- _Records provided_

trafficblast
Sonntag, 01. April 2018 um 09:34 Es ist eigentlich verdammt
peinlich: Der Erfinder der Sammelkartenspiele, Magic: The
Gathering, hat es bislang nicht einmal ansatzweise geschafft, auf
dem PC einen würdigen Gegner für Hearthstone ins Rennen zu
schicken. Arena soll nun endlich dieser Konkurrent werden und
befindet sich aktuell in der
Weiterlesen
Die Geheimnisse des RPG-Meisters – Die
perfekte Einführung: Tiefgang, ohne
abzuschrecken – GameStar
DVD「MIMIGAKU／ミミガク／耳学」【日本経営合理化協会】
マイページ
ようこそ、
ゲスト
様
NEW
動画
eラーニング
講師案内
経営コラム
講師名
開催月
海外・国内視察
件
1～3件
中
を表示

- _Your task_
Reproduce every line of the listing above verbatim, preserving its original order.

- _Written reply_
trafficblast
Sonntag, 01. April 2018 um 09:34 Es ist eigentlich verdammt
peinlich: Der Erfinder der Sammelkartenspiele, Magic: The
Gathering, hat es bislang nicht einmal ansatzweise geschafft, auf
dem PC einen würdigen Gegner für Hearthstone ins Rennen zu
schicken. Arena soll nun endlich dieser Konkurrent werden und
befindet sich aktuell in der
Weiterlesen
Die Geheimnisse des RPG-Meisters – Die
perfekte Einführung: Tiefgang, ohne
abzuschrecken – GameStar
DVD「MIMIGAKU／ミミガク／耳学」【日本経営合理化協会】
マイページ
ようこそ、
ゲスト
様
NEW
動画
eラーニング
講師案内
経営コラム
講師名
開催月
海外・国内視察
件
1～3件
中
を表示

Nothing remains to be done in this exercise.